I hope you've signed up
For the trip.
I know Ya'll
Are gunna flip!

Got your map
To bring your car?
Please be safe,
If you drive far.

Have your tickets
For the plane?
Or made plans
To ride the train?

Oh, by the way,
for those who snore.
Please lock you windows
and pad the floors!

For those who don't,
Please plug your ears!
Cuz there'll be laughter
'til there's tears!!!

All in fun,
That's what we do.
We laugh and smile,
And giggle too!

So...don't miss out,
We'll have a ball.
We might just hit
The Shopping Mall!!!

What can I say,
We want you here.
It'll be the highlight
Of your year.

So...one and all,
Don't make me beg!
Or have me stand
On just one leg!

Come and join
Our family.
In Wonderful Nashville,
Tennessee!!!!!

ó¿ó --- see ya soon!

"Willo"
9/03


From Ellenbabe1@aol.com

Thank you all soo very much for being soo kind as to publish the URL of mom's memorial website in this issue...
Special thanks to Jamie...
Love you All..

God Bless..
ellen


Just wanted to let you know in case you have not been to mom's site lately, I have put on many new pages the past couple of days...will be adding them on a regular basis..
Sure appreciated you guys mentioning the link in the Ribbon..

love and blessings..
ellen


From Superscan1@aol.com

As some of you know I lost my dear husband of 57 years on Jan 17th. of this year. That was an awful day. However I have taken an attitude that has helped me so much, I would like to share it, Maybe it can help someone else.

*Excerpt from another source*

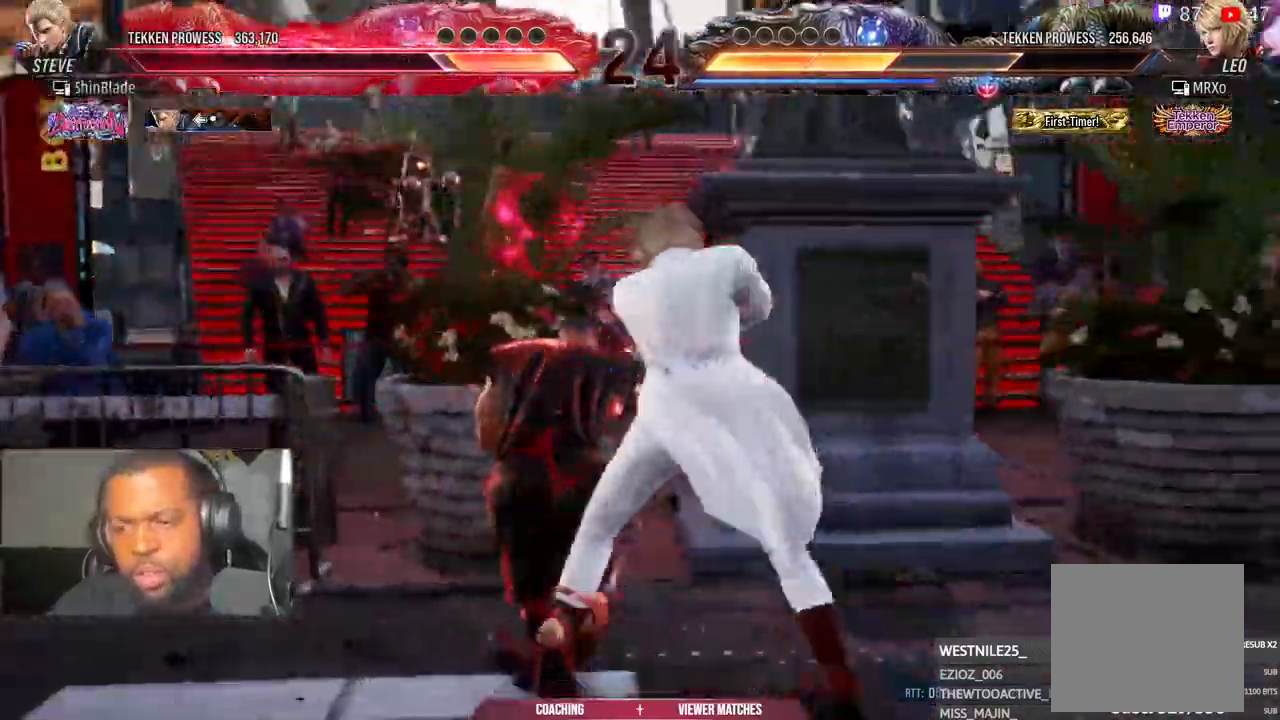
{"dt_ms": 500, "buttons": ["DPAD_LEFT"], "left_stick": "center", "right_stick": "center", "events": []}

I keep telling myself I have crossed a bridge in my life experiences. I experienced many of life's treasures in the past, but this new side of the bridge is my life as it is to be now. I believe this side can also hold many treasures. I believe this new side will be different but can be equally rewarding. I want to always be open to new experiences and new ideas. No, I will never marry again. No one could ever measure up to my Johnnie, but life alone is OK too. I find daily surprises, in that I can make wise decisions of my own.
We live in a wonderful age of TV to keep us up on everything. We don't have to saddle up a horse to go to find shopping for new clothes. We can get in our car and just explore what this world has to offer. We are so fortunate to live in this age. In short we can find a new life. It just takes a little searching and to view the world like a little child after all the years of caregiving. It was a wonderful life. Those memories will be enjoyed later, when I can handle them, without the tears they bring.

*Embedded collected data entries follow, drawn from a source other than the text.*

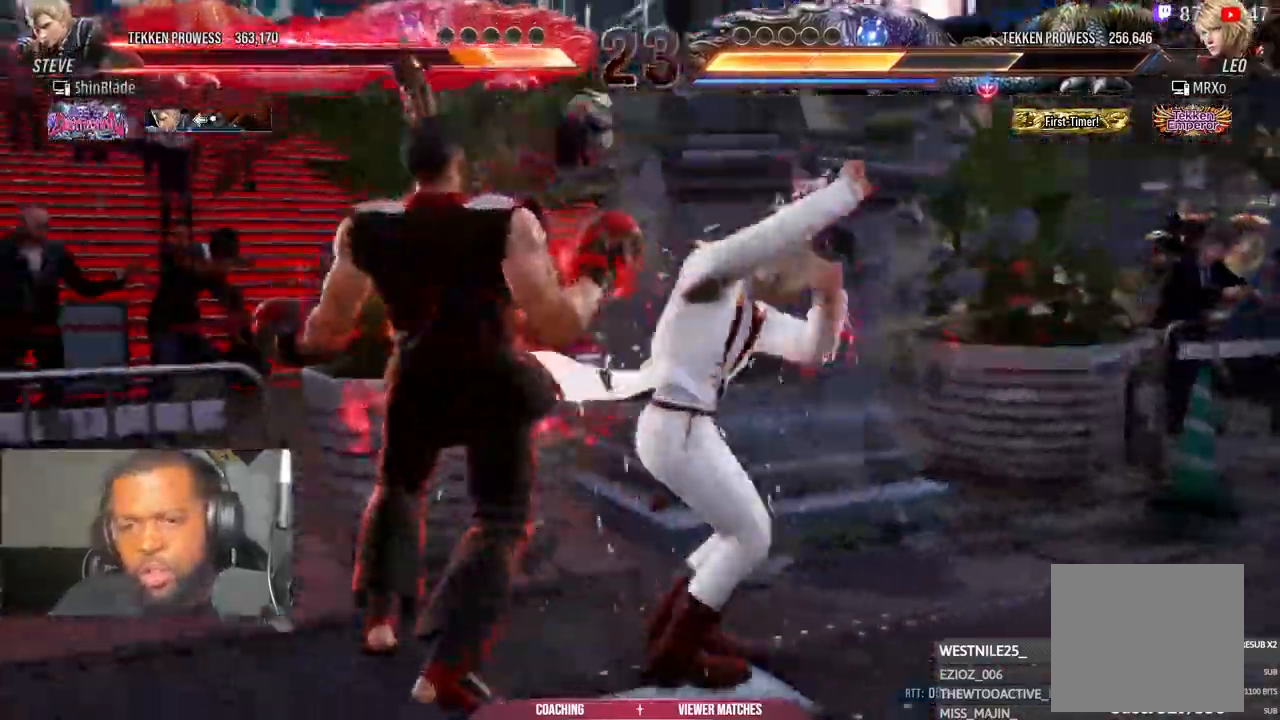
{"dt_ms": 500, "buttons": ["SQUARE", "TRIANGLE", "DPAD_DOWN", "DPAD_LEFT"], "left_stick": "center", "right_stick": "center"}
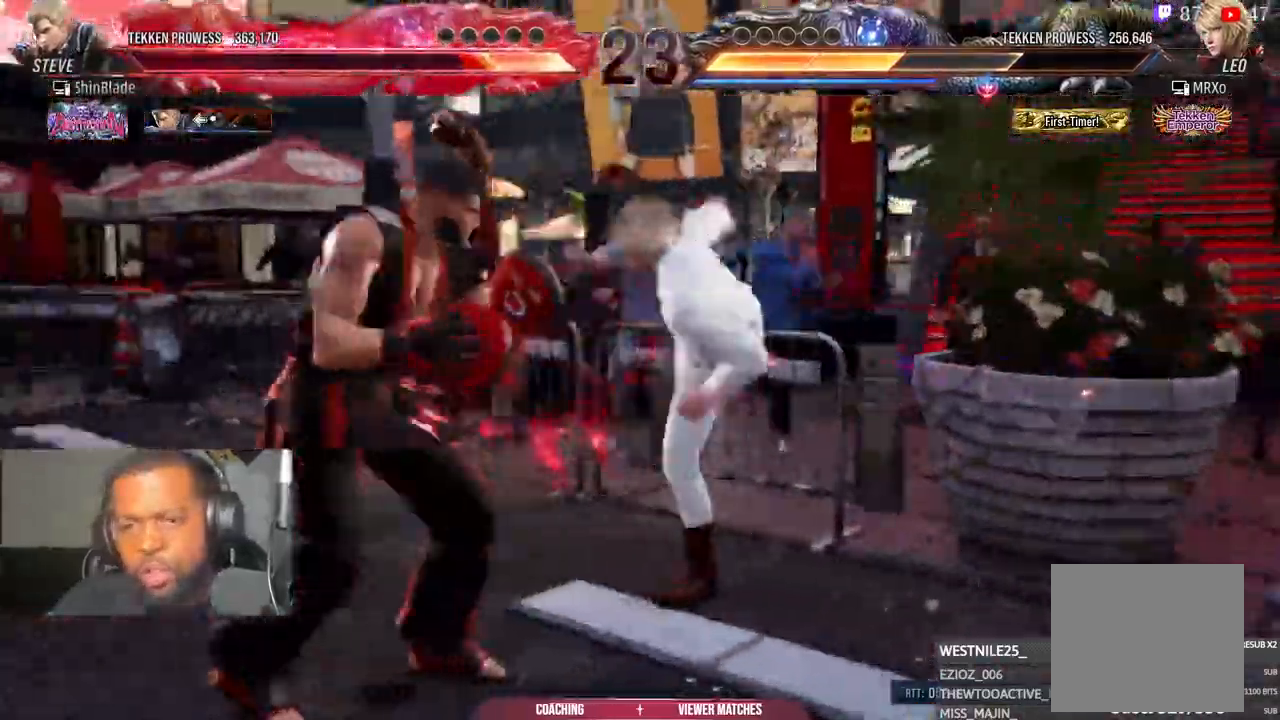
{"dt_ms": 500, "buttons": ["TRIANGLE"], "left_stick": "center", "right_stick": "center"}
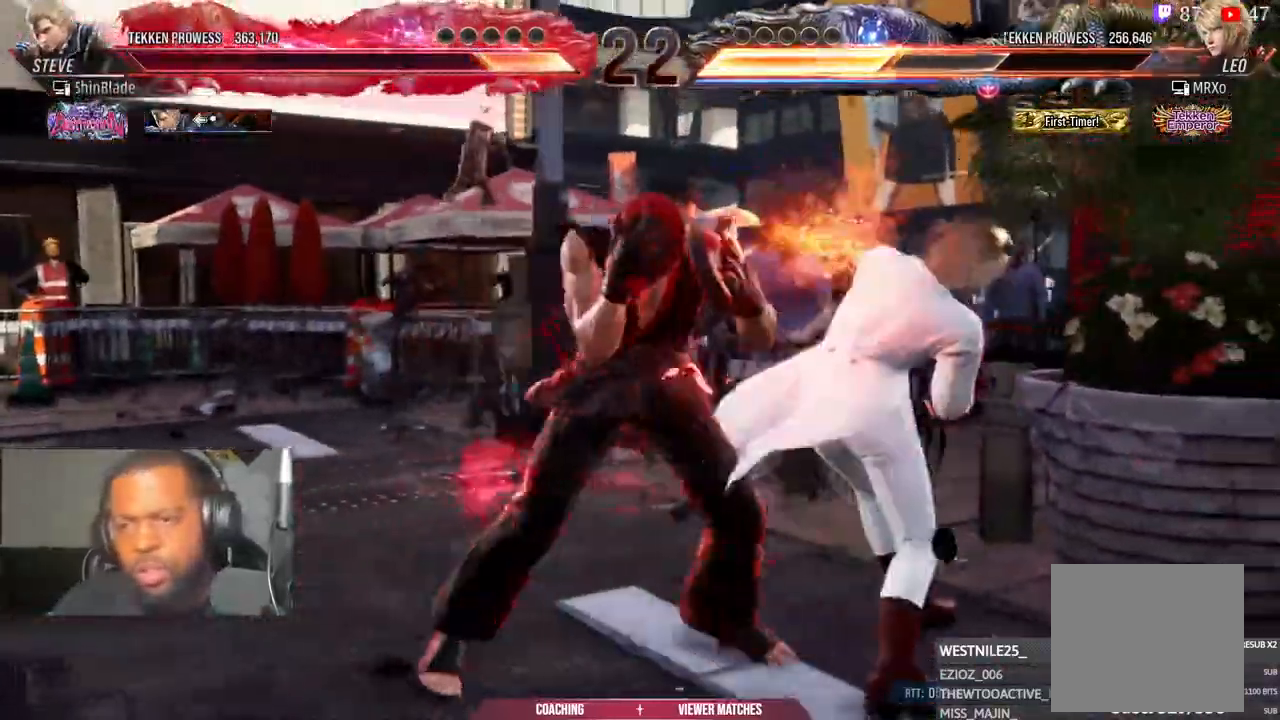
{"dt_ms": 500, "buttons": ["TRIANGLE"], "left_stick": "center", "right_stick": "center"}
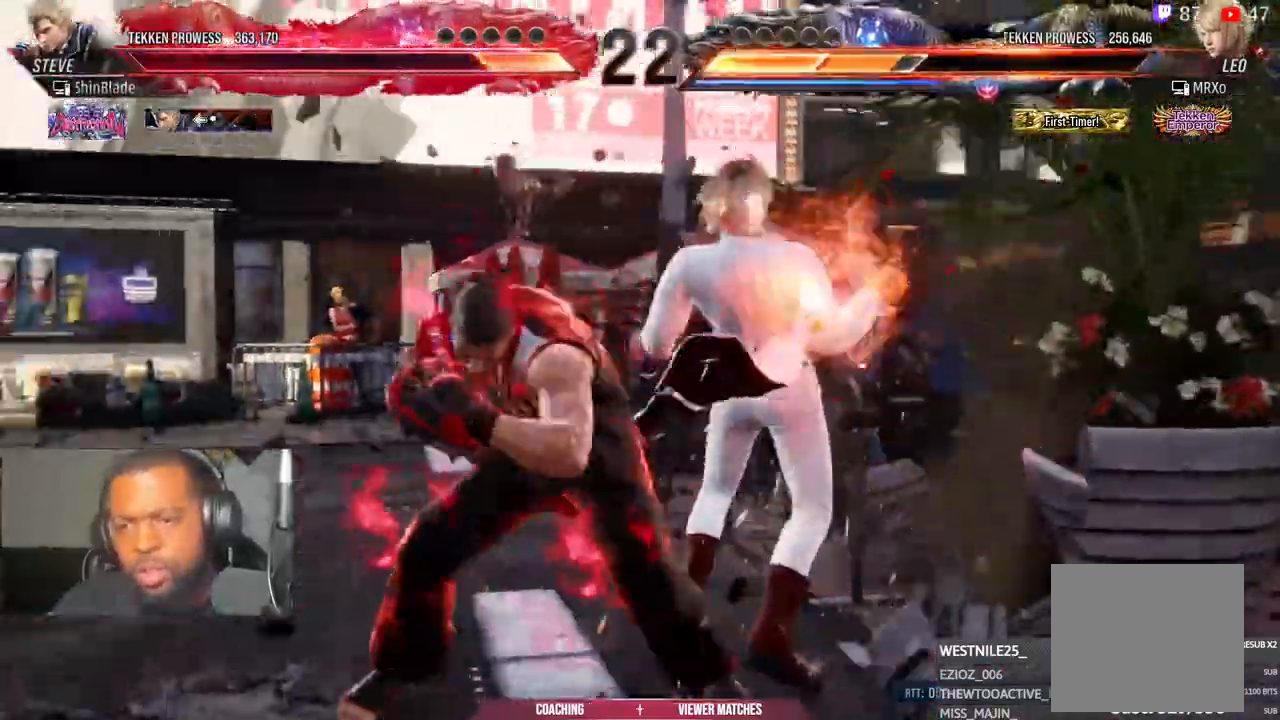
{"dt_ms": 500, "buttons": ["DPAD_DOWN"], "left_stick": "center", "right_stick": "center"}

For now I am learning all the new things I can, and discovering this new life, and building new memories, even though they cannot include both of us. There is still a lot of living to enjoy. Life goes on and it does not have to be dull or depressing. Like building a house, It gets better one brick at a time. If I can help someone else to go through the experience of losing ones mate I will be forever grateful. You all are the greatest. Your many kindness will always be etched in my memory of Johnny's illnesses.

With Love and Best wishes to all

Helen Superscan1@aol.com


Autumn starts on Tuesday! Take a moment to look around and enjoy the beauty of the changing season!